Report the lines of the data below that contain the string "Brève".

*Extracted records*.
----------
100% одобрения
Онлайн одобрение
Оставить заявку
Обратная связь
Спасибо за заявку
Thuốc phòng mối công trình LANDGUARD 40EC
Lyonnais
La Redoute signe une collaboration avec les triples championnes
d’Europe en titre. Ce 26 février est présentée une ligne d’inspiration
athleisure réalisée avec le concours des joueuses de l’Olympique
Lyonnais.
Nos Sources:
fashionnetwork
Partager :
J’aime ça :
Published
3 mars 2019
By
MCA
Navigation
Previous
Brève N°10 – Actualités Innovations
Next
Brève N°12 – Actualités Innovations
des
----------
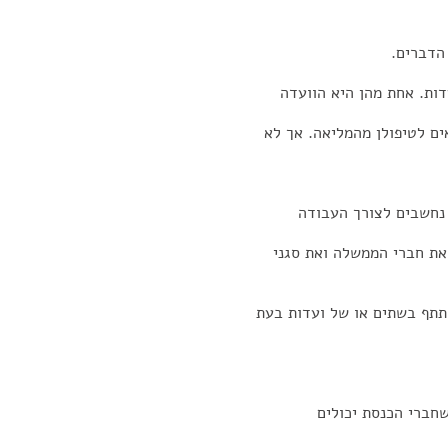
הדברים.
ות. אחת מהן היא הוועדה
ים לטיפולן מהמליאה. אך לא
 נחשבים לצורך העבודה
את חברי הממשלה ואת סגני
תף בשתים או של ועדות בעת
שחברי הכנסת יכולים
----------
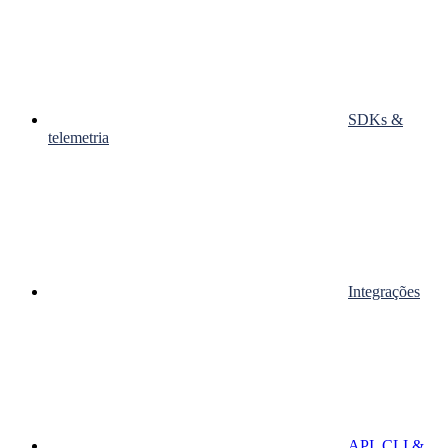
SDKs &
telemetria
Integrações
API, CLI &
----------
*Exercise response*.
Brève N°10 – Actualités Innovations
Brève N°12 – Actualités Innovations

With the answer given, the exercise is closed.